■ **What to do**
Go through the listing and set it down exactly, leaving out its pictures.

■ **Data**
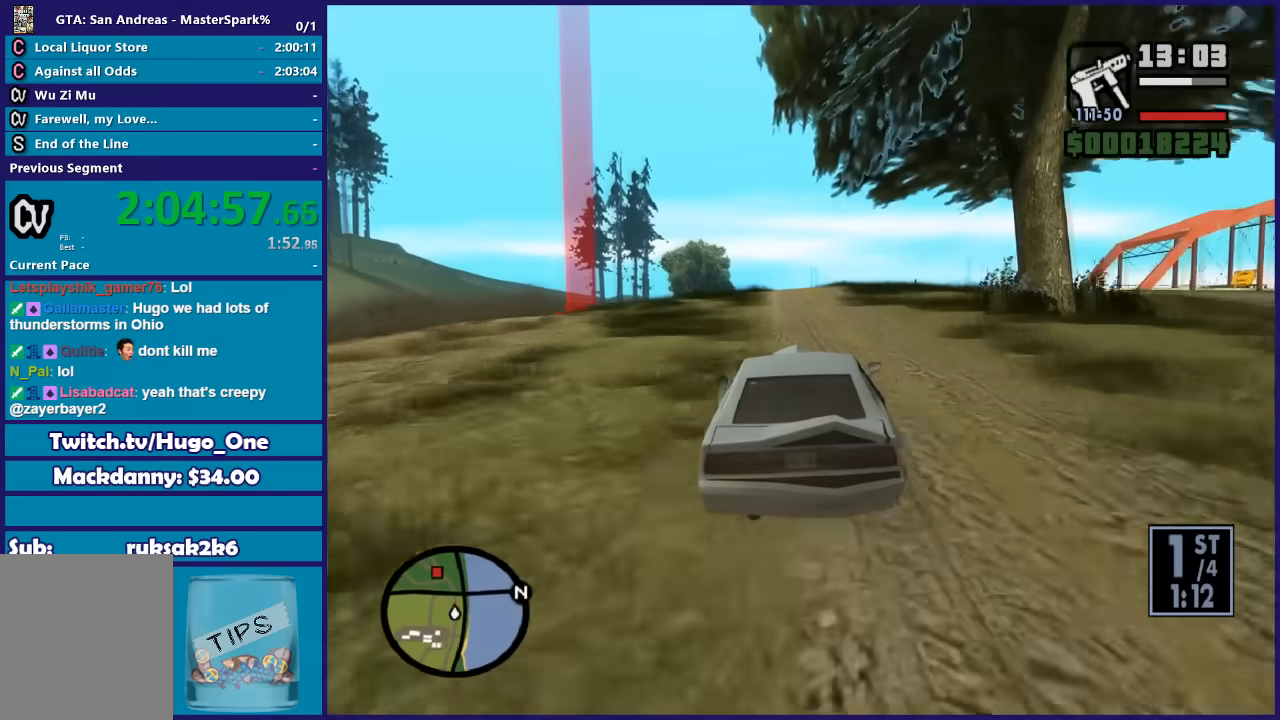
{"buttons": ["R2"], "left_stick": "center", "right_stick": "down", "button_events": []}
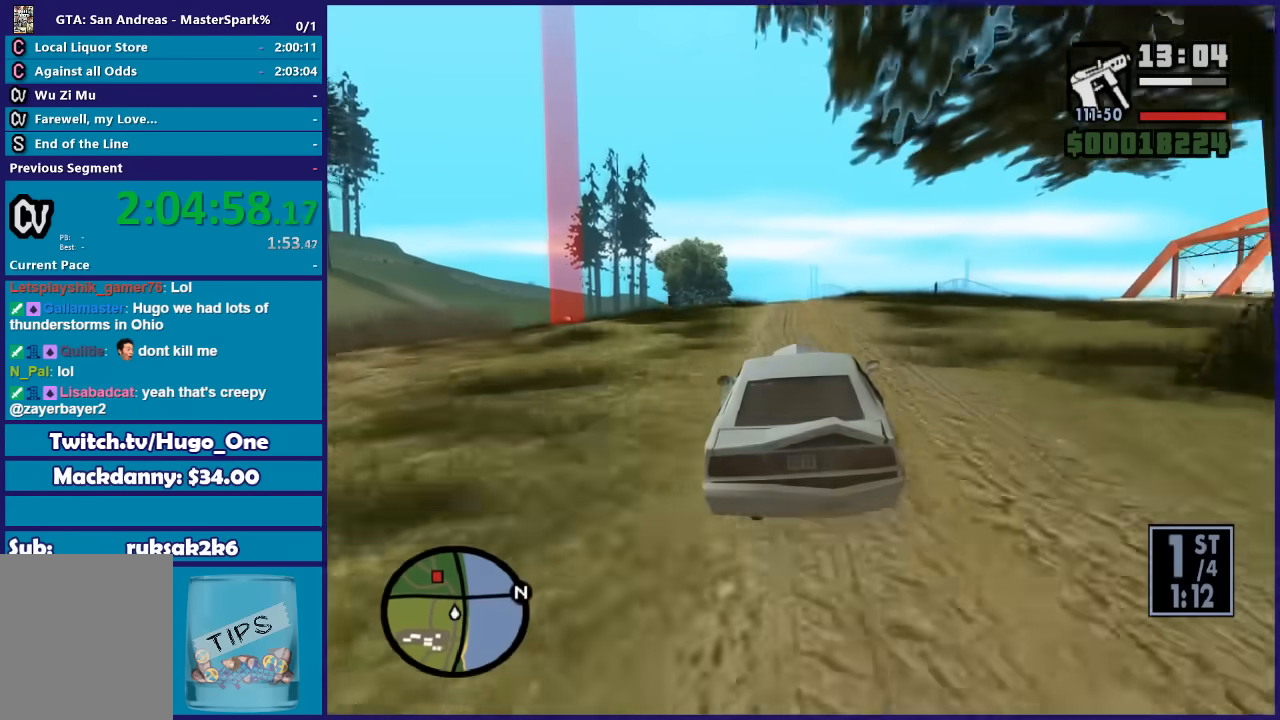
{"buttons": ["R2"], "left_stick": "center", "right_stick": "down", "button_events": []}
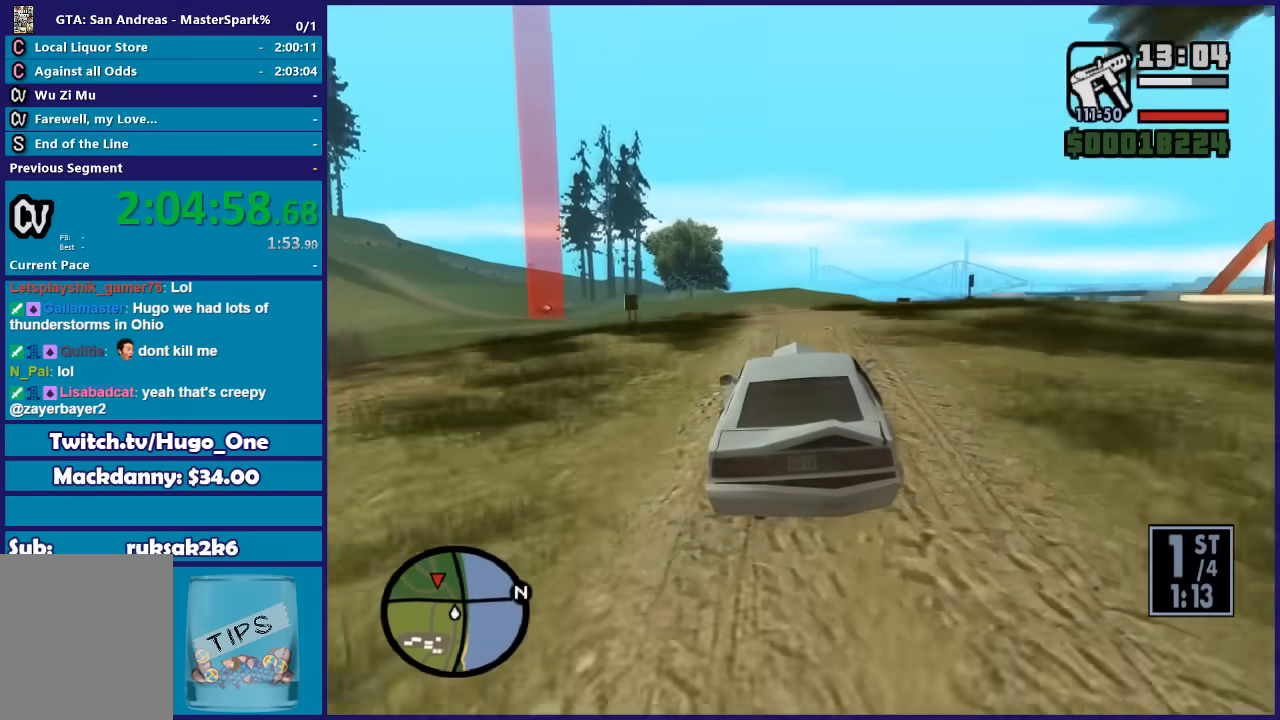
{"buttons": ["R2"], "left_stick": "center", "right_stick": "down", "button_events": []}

■ **Exercise answer**
{"buttons": ["R2"], "left_stick": "center", "right_stick": "down", "button_events": []}
{"buttons": ["R2"], "left_stick": "center", "right_stick": "down", "button_events": []}
{"buttons": ["R2"], "left_stick": "center", "right_stick": "down", "button_events": []}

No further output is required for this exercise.